▶ Required tasks:
• a. In the profile of the racehorse User Friendly, turn the paragraph starting "Lingfield Oaks Trial (1992)" into a list that keeps each race and its year.
• b. Carry on the profile of the racehorse User Friendly from its final sentence.

##### Source extract

- Racing silks of William J. Gredley
- Sire: Slip Anchor
- Grandsire: Shirley Heights
- Dam: Rostova
- Damsire: Blakeney
- Sex: Filly
- Foaled: 1989
- Country: Great Britain
- Colour: Bay
- Breeder: Stetchworth Park Stud Ltd.
- Owner: William J. Gredley
- Trainer: Clive Brittain
- Record: 15: 8-1-1
- Earnings: £961,366

Major wins
- Lingfield Oaks Trial (1992) Epsom Oaks (1992) Irish Oaks (1992) Yorkshire Oaks (1992) St. Leger Stakes (1992) Grand Prix de Saint-Cloud (1993)

Awards
- European Champion Three-Year-Old Filly (1992) European Horse of the Year (1992)

= User Friendly (horse) =

British-bred Thoroughbred racehorse

User Friendly (foaled 4 February 1989 in England) is a European Champion Thoroughbred racehorse.

##########
##### Information supplied

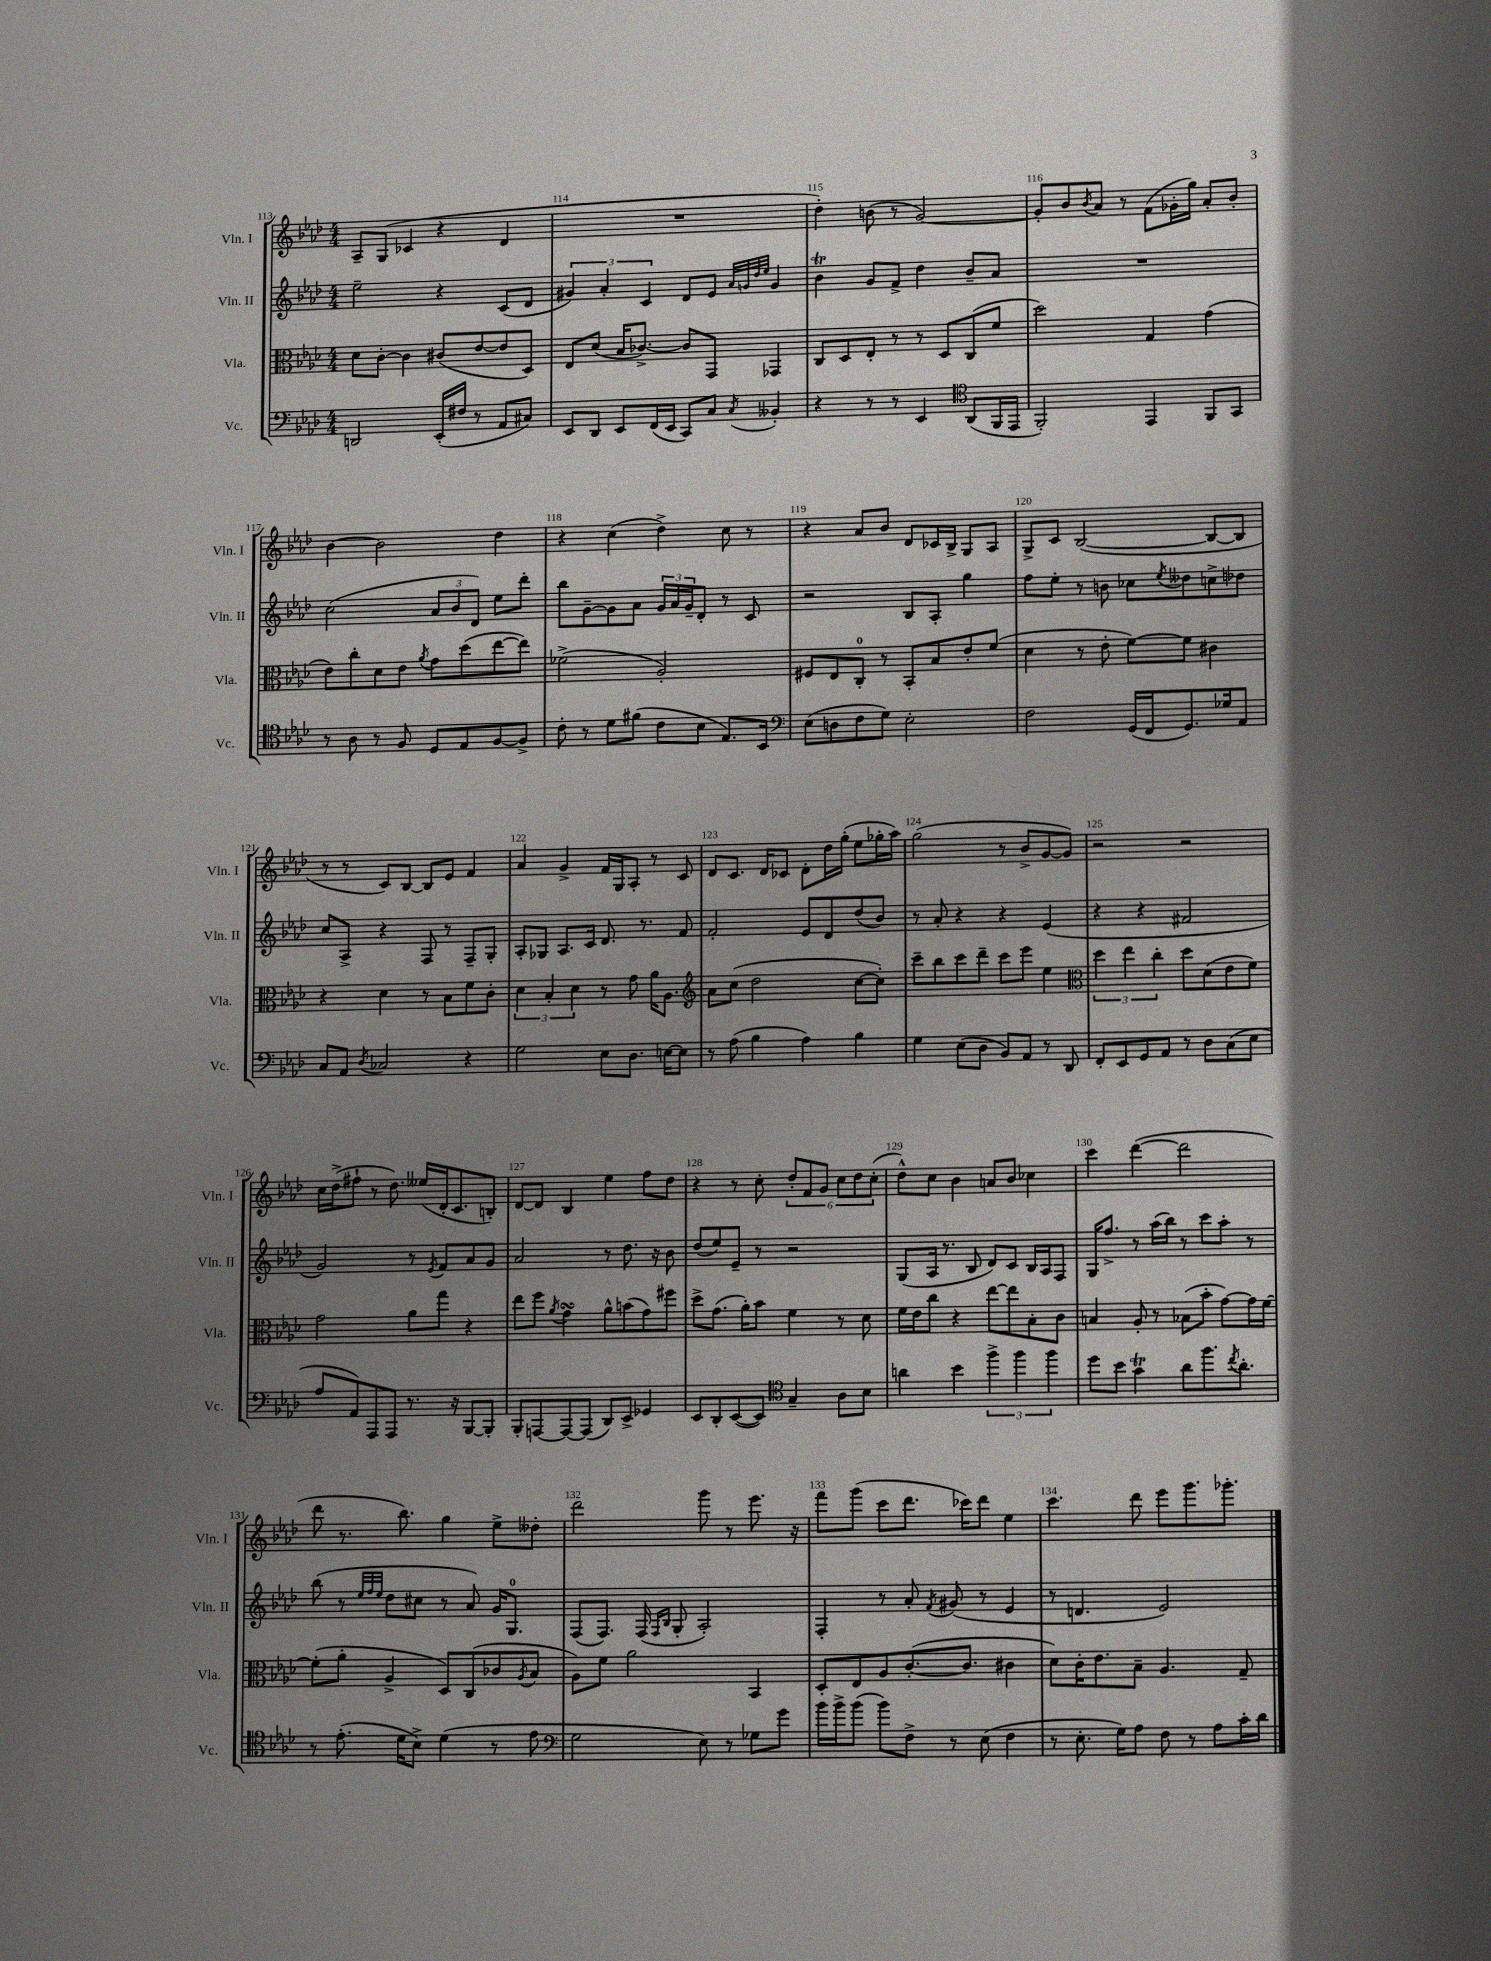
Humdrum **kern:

##########

▶ Task answers:
• a.
- Lingfield Oaks Trial (1992)
- Epsom Oaks (1992)
- Irish Oaks (1992)
- Yorkshire Oaks (1992)
- St. Leger Stakes (1992)
- Grand Prix de Saint-Cloud (1993)

• b.
==Background==
Bred by Stetchworth Park Stud Ltd. in Stetchworth, East Cambridgeshire, she was out of the mare Rostova and a descendant of the great Nearco through her sire, the 1985 Epsom Derby winner, Slip Anchor.

==Racing career==

===1992: three-year-old season===
Trained by Clive Brittain, User Friendly made her racing debut on 24 April 1992 in England with a win in the Forte Airport Service Fillies Maiden Stakes at Sandown Park Racecourse. She followed up with a win in the Lingfield Oaks Trial then on 6 June won the Group One Classic, The Oaks. On 11 July User Friendly won her second straight Group One event, taking the Irish Oaks at the Curragh. On 19 August she won the Yorkshire Oaks at York Racecourse and then on 12 September at Doncaster Racecourse she made it four Group Ones in a row and her second English Classic win by defeating her male counterparts in the St. Leger Stakes. On 4 October User Friendly was sent to Longchamp Racecourse in Paris for the prestigious Prix de l'Arc de Triomphe where she finished second to Subotica. In her last start of 1992, User Friendly was sent to Tokyo, Japan to compete in the Japan Cup in which she finished sixth to winner, Tokai Teio.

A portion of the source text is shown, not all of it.